4.2. La ratio decidendi della sentenza impugnata è duplice: la Corte d’appello ha ritenuto, da un lato, che la delibera impugnata fosse meramente confermativa di precedente delibera, coerente con la destinazione dell’area risultante dal regolamento condominiale e con la già avvenuta installazione del cancello automatico, e, dall’altro lato, ha evidenziato che si trattava di delibera rispettosa della regola prevista dall’art. 1120 c.c., in quanto non aveva reso inservibile l’area ad alcuno dei condòmini. La prima ratio è contestata con il terzo motivo, che tuttavia si risolve nella prospettazione di una interpretazione del contenuto della delibera difforme da quella operata dalla Corte di merito, vale a dire in un apprezzamento in fatto alternativo a quello e ciò, in sede di legittimità, non è consentito (ex plurimis, e, Cass. 15185 del 2001) in assenza di errori di diritto e vizi logici.
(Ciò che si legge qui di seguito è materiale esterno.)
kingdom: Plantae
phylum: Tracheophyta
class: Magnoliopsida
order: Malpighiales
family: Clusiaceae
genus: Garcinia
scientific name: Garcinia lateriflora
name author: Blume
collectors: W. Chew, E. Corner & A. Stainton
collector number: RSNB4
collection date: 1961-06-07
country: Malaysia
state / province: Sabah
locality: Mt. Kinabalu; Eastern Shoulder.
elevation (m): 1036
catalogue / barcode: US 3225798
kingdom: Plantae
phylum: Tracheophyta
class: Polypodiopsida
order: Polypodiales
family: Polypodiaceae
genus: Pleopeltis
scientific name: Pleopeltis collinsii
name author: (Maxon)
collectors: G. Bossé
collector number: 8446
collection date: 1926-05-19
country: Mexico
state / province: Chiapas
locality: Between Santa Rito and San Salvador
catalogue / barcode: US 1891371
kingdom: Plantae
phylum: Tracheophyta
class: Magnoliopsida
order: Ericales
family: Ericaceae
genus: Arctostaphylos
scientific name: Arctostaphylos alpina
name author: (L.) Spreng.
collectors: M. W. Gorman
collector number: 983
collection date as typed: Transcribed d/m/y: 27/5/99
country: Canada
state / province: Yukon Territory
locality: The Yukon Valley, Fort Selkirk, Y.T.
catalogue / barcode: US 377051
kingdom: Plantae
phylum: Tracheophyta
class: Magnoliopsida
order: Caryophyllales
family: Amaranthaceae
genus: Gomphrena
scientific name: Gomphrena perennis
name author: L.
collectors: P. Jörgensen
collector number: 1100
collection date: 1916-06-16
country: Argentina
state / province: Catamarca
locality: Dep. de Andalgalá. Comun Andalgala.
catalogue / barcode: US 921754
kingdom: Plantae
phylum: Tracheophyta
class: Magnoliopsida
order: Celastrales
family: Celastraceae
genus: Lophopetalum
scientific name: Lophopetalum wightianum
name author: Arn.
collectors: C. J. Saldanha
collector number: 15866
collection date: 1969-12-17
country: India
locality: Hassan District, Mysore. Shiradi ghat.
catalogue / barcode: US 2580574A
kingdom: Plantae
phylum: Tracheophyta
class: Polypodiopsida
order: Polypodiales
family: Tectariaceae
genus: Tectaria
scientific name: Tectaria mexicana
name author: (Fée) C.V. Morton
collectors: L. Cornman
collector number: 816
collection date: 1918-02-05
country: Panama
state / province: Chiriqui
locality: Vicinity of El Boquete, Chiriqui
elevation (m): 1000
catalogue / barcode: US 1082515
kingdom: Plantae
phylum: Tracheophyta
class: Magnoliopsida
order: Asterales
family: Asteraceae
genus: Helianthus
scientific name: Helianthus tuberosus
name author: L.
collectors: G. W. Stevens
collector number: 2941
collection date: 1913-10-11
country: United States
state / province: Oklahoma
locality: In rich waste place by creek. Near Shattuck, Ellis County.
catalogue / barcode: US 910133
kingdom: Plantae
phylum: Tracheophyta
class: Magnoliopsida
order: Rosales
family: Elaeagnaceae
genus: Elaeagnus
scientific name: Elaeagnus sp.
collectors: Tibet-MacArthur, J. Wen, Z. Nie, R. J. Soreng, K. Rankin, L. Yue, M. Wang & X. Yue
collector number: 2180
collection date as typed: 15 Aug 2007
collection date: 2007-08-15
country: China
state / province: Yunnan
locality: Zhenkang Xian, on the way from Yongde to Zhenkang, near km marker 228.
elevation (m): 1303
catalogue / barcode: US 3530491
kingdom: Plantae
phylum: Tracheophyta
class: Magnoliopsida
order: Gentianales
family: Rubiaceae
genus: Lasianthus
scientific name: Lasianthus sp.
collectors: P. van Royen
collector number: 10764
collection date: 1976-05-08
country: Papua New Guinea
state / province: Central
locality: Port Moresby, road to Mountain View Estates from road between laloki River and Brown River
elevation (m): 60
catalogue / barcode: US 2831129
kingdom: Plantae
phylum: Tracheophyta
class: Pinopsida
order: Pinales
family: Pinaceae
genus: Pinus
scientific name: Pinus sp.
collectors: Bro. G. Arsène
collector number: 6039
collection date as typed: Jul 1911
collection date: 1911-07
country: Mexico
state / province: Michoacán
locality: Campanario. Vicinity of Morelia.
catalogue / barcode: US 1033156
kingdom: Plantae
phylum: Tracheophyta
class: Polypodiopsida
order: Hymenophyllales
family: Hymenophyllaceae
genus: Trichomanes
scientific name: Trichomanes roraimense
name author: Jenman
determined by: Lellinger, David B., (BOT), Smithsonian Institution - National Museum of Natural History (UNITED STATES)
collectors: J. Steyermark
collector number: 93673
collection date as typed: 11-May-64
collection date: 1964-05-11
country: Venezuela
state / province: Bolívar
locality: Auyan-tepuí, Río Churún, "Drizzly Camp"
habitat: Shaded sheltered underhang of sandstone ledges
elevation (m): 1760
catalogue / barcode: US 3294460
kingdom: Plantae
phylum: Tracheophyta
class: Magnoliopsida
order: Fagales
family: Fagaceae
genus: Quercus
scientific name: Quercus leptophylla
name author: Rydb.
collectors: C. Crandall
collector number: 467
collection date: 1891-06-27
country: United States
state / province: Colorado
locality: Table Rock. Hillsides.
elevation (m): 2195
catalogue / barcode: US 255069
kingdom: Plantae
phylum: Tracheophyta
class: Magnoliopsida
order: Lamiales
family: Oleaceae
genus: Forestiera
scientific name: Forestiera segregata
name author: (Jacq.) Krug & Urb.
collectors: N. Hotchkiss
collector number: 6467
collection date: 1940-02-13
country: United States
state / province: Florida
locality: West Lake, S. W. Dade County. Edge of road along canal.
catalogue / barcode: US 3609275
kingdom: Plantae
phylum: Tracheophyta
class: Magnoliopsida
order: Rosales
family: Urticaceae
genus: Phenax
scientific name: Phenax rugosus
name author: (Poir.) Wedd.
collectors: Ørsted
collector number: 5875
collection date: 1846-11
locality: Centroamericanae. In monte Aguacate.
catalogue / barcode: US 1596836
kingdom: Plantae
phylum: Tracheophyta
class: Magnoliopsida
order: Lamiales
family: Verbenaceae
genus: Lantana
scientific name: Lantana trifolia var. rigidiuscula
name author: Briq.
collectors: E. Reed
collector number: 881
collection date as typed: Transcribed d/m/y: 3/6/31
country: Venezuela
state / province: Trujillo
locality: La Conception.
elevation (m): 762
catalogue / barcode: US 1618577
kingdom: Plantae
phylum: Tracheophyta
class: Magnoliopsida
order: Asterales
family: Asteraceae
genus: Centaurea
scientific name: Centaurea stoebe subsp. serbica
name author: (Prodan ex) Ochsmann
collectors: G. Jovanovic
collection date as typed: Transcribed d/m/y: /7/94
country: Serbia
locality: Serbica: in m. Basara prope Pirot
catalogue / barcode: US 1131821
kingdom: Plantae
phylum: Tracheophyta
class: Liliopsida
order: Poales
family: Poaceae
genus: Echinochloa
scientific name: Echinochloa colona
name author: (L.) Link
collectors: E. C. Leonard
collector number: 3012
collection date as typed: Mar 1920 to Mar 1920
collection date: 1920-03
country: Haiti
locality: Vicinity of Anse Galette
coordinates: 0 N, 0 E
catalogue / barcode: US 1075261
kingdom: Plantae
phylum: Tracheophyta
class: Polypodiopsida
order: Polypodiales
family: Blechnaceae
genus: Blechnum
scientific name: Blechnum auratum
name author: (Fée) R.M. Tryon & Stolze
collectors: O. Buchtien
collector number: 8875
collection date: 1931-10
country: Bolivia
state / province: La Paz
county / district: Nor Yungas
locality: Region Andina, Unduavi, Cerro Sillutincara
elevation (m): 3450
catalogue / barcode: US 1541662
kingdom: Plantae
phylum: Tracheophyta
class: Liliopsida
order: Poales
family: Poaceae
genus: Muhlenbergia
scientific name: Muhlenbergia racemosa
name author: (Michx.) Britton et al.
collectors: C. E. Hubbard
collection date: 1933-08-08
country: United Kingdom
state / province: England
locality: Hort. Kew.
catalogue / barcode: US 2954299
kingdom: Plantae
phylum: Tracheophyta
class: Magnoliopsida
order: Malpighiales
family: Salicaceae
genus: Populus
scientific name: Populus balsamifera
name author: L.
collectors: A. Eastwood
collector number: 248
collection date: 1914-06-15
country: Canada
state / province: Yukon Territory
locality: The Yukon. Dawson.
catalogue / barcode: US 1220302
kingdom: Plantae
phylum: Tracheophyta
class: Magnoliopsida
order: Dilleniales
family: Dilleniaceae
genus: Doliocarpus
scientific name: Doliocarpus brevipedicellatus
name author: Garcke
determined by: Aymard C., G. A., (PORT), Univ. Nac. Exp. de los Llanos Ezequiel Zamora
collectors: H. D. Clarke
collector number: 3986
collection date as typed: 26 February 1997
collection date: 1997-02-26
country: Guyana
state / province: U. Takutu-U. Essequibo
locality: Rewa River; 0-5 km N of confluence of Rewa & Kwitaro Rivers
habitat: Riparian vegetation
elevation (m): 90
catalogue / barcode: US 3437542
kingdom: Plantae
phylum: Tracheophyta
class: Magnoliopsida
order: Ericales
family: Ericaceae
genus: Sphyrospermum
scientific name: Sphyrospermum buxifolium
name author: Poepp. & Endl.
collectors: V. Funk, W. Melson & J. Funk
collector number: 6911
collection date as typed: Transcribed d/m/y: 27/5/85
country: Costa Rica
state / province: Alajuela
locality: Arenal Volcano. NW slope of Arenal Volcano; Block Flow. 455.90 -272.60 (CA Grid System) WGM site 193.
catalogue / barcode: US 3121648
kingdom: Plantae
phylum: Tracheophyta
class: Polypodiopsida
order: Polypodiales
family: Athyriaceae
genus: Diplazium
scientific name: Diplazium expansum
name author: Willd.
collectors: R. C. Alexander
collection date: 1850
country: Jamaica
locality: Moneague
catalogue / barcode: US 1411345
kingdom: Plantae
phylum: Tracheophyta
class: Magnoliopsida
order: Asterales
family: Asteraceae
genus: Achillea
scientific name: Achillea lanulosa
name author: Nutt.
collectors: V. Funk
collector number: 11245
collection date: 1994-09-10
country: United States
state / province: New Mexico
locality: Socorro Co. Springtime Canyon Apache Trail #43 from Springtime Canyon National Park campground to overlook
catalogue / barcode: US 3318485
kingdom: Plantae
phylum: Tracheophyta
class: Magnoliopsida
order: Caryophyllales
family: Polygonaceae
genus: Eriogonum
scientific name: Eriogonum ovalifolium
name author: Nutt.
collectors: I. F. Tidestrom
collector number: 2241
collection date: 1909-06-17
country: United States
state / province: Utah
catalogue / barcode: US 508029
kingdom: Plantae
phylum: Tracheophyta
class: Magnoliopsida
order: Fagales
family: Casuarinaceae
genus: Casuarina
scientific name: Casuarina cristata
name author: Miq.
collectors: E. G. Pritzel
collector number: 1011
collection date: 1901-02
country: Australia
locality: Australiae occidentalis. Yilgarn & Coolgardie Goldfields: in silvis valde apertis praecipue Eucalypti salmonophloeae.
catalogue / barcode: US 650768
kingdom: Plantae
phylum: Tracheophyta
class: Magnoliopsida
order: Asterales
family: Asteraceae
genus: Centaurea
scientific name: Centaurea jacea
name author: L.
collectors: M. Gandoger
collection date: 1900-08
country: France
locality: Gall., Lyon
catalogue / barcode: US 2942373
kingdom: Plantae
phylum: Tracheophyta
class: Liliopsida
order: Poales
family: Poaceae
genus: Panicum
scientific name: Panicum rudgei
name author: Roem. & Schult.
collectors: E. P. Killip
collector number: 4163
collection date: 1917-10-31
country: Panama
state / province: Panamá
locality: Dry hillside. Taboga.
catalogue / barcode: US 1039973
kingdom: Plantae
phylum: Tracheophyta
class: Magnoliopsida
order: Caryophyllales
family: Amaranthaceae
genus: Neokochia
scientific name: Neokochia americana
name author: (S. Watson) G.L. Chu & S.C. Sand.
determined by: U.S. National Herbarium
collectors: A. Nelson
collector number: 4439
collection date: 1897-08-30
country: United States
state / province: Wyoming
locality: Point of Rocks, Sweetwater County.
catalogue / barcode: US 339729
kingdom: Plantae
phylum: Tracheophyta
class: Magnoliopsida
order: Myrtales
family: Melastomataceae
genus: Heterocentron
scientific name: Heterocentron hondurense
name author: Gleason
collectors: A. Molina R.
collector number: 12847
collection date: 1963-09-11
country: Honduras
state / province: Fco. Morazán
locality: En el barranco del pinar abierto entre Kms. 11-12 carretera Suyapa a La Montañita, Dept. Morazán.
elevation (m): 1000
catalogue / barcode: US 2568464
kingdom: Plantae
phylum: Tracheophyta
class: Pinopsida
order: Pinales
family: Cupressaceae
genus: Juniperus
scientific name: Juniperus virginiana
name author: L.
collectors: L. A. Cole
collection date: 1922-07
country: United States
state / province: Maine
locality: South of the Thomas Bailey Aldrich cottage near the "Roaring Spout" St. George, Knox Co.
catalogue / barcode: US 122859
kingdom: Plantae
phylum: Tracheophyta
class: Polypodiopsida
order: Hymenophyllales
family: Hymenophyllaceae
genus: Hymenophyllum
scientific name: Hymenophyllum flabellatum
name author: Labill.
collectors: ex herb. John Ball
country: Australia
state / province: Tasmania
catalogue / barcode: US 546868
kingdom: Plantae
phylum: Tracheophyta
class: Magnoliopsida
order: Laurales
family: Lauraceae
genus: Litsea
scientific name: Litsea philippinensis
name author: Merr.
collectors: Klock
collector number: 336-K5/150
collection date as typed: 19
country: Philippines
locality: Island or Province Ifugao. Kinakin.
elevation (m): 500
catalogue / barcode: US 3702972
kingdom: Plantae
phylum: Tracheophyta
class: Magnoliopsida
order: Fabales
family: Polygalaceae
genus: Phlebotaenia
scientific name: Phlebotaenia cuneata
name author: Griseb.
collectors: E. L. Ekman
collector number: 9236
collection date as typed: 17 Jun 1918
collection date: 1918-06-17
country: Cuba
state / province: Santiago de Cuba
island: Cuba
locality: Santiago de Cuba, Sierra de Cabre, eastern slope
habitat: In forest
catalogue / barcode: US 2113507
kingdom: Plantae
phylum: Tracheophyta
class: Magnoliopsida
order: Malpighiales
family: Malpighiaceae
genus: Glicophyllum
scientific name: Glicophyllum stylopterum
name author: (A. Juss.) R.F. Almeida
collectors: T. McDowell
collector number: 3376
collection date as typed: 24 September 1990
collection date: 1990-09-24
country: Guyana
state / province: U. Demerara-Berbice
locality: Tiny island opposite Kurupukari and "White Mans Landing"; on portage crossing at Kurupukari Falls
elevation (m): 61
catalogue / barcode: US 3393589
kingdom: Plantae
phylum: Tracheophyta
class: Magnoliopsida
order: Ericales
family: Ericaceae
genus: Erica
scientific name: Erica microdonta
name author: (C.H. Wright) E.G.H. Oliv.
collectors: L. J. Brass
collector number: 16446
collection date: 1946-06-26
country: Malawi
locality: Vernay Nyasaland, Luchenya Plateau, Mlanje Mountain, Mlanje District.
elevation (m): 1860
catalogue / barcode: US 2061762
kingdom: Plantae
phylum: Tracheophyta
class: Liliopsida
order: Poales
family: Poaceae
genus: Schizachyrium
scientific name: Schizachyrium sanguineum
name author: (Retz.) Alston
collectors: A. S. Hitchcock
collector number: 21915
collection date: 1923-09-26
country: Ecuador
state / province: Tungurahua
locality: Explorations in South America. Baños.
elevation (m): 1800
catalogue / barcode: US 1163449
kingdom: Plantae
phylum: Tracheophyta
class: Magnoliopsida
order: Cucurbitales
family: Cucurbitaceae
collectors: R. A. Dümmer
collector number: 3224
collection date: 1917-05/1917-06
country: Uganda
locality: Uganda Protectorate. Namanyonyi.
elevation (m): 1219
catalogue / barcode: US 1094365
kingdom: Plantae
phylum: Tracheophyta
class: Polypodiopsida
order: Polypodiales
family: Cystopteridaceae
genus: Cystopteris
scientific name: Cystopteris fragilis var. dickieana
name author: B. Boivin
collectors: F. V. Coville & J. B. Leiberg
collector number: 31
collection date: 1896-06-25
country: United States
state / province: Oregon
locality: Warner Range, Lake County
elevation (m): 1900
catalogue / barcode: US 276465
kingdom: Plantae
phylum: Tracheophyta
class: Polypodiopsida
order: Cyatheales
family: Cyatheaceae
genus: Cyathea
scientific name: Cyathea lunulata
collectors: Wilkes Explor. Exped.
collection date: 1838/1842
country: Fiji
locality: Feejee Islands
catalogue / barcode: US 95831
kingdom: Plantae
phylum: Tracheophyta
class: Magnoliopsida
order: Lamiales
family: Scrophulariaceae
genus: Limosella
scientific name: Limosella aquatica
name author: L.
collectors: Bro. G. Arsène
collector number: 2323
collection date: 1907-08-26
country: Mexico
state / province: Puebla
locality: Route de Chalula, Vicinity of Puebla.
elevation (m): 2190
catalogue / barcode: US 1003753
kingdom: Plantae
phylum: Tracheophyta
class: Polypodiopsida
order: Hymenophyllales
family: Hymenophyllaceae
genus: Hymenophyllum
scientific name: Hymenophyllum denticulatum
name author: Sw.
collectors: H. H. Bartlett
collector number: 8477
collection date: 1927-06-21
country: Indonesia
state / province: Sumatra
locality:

Rimanendo integra la prima ratio decidendi, la doglianza proposta con il quarto motivo risulta priva di decisività in quanto inidonea a condurre alla cassazione della sentenza, e come tale inammissibile (ex plurimis, Sez. U, sent. 15185 del 2001).
5. Al rigetto del ricorso segue la condanna dei ricorrenti alle spese del giudizio di cassazione, liquidate come in dispositivo, mentre è rigettata la domanda di condanna aggravata alle spese formulata in udienza dal Procuratore generale. Non sussistono, ad avviso del Collegio, i presupposti di cui all’art. 385, quarto comma, cod. proc. civ., nel testo applicabile ratione temporis, in quanto il ricorso in esame non denota un elevato grado di imprudenza, imperizia o negligenza.
La Corte rigetta il ricorso e condanna i ricorrenti al pagamento delle spese del presente giudizio, che liquida in complessivi Euro 3.200, di cui Euro 200 per esborsi, oltre spese generali e accessori di legge.